Trecho do texto:
====================

Janeiro sangrento
Em guerra de gangues sobra bala até para PM na Capital
Polícia acredita que tráfico seja culpado por execuções e tiroteios nas vilas Laranjeiras e Chácara da Fumaça 1
Para moradores de duas vilas de Porto Alegre, foi o janeiro de 2013 - e o dezembro de 2012 -, que trouxe o clima de fim do mundo. Pessoas vivem o pânico de tiroteios à luz do dia: foram seis mortes em 42 horas (média de uma a cada sete horas). A guerra entre traficantes não poupou nem a Brigada Militar, recebida à bala ontem à noite: um PM levou um tiro.
Tudo começou com um duplo homicídio, na terça-feira. Outras quatro mortes, como revide do revide, ocorreram entre a Vila das Laranjeiras (Morro Santana) e a Vila Chácara da Fumaça 1 (Bairro Mario Quintana).
Quinta-feira, 14h: execução na rua
A revanche que os moradores da Vila Chácara da Fumaça 1 tanto falavam e temiam que ocorreria a noite chegou mais cedo. É isso que acreditam os policiais da
3ª DHPP que, na tarde de ontem, iniciaram as investigações de mais um assassinato no Bairro Mario Quintana.
- Foi um cenário cruel
Foi por volta das 14h que um carro chegou na Rua Manoel Marques, na Vila Chácara da Fumaça I. André Luis Flores Jesuíno, 34 anos, estava no local. As poucas testemunhas que deram alguma informação aos policiais conseguiram descrever uma cena brutal. Com dois tiros nas pernas, André tombou. Já caído na via, foi baleado outras três vezes na cabeça.
Depois, os ocupantes do carro teriam arrastado a vítima do meio da rua para a calçada oposta. E lá, atirado outras quatro vezes na cabeça dela.
- Ficaram a poça de sangue e os cartuchos de .380 - contou o delegado Leônidas Cavalcante.
- Avenida divide os "frontes"
Depois de mais esse crime, o delegado admitiu ser evidente a relação entre as mortes do Mario Quintana e as do Morro Santana, limite das zonas Norte e Leste, divididas pela Avenida Protásio Alves.
- Vamos investigar essa relação.

====================

Instruções do exercício:
Devolva, sem alterar uma palavra, tudo o que vai de "Tudo começou com" até "(Bairro Mario Quintana)." na reportagem sobre a guerra de gangues em Porto Alegre.

Registros selecionados:
====================

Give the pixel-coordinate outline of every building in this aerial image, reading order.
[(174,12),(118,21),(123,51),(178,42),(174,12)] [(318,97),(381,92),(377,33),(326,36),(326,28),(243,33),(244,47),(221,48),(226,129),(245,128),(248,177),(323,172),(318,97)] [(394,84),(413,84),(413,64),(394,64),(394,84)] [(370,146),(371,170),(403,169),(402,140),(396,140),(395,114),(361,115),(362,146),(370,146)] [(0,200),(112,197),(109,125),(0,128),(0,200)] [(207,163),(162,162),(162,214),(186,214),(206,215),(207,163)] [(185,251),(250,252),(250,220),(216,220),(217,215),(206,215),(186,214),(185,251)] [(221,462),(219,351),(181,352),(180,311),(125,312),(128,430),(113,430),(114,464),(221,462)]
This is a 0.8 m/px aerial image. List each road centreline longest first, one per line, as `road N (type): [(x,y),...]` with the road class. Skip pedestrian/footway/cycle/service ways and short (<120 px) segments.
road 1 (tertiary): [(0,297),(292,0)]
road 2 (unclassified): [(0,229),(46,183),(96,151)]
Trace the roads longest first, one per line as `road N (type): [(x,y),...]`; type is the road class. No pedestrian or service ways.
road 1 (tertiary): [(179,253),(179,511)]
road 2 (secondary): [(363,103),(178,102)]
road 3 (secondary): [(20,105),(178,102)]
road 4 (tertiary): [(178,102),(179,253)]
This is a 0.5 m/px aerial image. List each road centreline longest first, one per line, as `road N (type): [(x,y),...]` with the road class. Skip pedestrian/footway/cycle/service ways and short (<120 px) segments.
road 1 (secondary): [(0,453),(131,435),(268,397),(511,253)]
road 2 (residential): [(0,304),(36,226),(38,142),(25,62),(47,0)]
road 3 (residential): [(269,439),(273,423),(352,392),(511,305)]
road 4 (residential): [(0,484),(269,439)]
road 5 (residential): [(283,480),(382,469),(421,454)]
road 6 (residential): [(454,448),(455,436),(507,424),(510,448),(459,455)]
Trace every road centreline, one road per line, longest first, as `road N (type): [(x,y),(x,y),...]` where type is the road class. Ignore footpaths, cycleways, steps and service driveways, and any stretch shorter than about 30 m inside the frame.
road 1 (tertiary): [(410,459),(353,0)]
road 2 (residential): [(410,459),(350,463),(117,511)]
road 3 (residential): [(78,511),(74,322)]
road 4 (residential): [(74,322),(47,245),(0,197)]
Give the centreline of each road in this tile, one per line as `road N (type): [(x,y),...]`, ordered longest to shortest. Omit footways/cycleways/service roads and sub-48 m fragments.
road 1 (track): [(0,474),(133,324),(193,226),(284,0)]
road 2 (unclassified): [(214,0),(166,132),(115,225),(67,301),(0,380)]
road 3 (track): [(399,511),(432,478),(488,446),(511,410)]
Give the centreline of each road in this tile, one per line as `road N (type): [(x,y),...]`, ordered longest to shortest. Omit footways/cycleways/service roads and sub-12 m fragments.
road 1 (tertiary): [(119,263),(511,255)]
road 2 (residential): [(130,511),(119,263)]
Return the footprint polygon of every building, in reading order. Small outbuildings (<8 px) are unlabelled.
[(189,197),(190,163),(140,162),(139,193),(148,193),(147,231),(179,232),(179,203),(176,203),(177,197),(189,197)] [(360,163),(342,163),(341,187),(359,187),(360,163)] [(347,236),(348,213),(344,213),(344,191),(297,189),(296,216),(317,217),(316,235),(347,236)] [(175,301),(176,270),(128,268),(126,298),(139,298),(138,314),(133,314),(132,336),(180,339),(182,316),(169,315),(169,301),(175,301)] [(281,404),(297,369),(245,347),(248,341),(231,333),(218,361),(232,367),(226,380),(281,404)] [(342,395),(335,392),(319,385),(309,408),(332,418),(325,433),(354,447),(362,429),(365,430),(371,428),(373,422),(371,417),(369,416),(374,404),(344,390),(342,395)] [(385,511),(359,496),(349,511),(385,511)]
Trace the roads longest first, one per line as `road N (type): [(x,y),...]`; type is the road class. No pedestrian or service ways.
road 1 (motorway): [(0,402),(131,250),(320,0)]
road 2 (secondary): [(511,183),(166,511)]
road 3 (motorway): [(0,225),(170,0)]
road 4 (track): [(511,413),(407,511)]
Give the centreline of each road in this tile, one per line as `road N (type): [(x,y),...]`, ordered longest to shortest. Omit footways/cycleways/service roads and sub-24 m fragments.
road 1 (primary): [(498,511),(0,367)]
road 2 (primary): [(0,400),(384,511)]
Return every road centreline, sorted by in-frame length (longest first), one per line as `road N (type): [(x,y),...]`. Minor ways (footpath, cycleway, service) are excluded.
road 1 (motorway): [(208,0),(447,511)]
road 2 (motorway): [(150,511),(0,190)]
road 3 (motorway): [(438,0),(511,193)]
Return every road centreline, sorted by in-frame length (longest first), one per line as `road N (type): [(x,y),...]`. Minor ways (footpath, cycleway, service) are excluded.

====================

Resposta escrita:
Tudo começou com um duplo homicídio, na terça-feira. Outras quatro mortes, como revide do revide, ocorreram entre a Vila das Laranjeiras (Morro Santana) e a Vila Chácara da Fumaça 1 (Bairro Mario Quintana).